O cuidado nesses trechos é enorme, se exige demais tanto de Carpenter quanto de Breeds, e ambas brilham muito, são vocais, emocionais e equilibradas.
É nesse período que Clarice percebe que tem lembranças travadas, do dia que resgatou Catherine, e isso viria a ser explorado mais a frente, em um caso pesado.
Além disso, a personagem é humanizada, revelando que mesmo após sua grande bravura, ela caiu em prantos, mas não por ser uma mulher frágil, e sim por ser uma humana complexa.
Outra boa exploração é com Ardelia, que é mostrada como alguém que sonha em trabalhar no campo - e consegue - sem ignorar o preconceito comum a pessoas pretas em instituições policiais.
O seriado também se debruça sobre questões de preconceitos com pessoas transexuais, como é visto no caso da colaborado Julia Lawson, de Jen Richards, e o modo como isso é abordado foge da comum complacência e condescendência.

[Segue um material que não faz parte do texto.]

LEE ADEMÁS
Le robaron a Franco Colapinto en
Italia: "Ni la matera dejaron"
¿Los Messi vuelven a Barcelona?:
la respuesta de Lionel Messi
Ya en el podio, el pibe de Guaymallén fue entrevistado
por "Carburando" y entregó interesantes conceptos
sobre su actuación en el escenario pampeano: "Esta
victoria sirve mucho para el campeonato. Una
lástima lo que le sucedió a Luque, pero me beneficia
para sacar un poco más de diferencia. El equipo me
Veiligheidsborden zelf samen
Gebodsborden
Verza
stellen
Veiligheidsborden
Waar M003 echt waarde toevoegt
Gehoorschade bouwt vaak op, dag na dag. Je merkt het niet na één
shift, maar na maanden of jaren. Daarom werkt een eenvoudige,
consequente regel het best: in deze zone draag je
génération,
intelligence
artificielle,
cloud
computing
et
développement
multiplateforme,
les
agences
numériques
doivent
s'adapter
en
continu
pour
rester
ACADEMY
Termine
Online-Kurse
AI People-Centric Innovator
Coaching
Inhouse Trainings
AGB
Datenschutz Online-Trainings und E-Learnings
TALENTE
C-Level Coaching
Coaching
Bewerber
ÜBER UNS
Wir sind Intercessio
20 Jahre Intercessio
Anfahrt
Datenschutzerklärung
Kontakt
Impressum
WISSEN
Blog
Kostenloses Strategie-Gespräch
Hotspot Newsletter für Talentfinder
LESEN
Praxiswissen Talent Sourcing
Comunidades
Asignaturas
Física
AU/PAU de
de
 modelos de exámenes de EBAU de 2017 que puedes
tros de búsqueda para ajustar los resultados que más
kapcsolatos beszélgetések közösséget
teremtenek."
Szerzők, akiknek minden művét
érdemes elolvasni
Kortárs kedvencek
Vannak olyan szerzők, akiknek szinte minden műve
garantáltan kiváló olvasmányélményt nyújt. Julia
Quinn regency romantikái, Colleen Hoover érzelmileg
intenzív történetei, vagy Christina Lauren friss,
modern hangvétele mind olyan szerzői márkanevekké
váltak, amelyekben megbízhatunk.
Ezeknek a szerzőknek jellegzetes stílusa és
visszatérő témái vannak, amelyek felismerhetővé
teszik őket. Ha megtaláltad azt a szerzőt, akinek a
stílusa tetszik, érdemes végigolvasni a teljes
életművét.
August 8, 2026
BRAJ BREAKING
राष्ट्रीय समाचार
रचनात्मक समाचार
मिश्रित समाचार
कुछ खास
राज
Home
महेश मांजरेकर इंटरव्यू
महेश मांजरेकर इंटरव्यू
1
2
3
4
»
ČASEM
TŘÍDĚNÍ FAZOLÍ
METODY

Há muita história dentro desse ano, tramas que envolvem subornos, especialmente com Krendler e uma espécie de sociedade secreta, que tenta culpa-lo por seus próprios pecados, e por mais que a descrição desse trecho possa parecer implausível, o aspecto ajuda a pontuar o crescimento do trabalho de Breeds enquanto atriz, já que em meio a ação que ela destrava memorias reprimidas relacionadas ao seu pai, fato que o retira do pedestal heroico, e o mostra como alguém humano e maquiavélico, tanto que coloca a filha em risco, possivelmente várias vezes.
É bom que se preserve ao leitor exatamente qual é o fato mostrado, pois como a série não foi tão vista, é bom guardar os spoiler. O que se pode falar é que faz refletir que talvez o sujeito fosse alguém corruptível, invertendo a ordem das coisas.
Isso ainda ganha força graças ao fato de que a protagonista chega a uma conclusão em um desabafo com Catherine e não com o psicólogo. É pontual, fecha um ciclo de cooperação mútua e parceria, iniciada no filme de Jonathan Demme, ainda que de forma subliminar.
Numa eventual segunda temporada poderia haver um desenrolar maior sobre o que o patriarca Starling fazia, se ele agia de forma suspeito como parte das suas investigações, fato que explicaria os nervos de aço de sua filha, herdadas dele, ou se ele era de fato alguém malvado.
Fato é que Clarice tem muito mais a oferecer do que julgava-se, e dificilmente terá um desfecho merecido, o que é uma pena.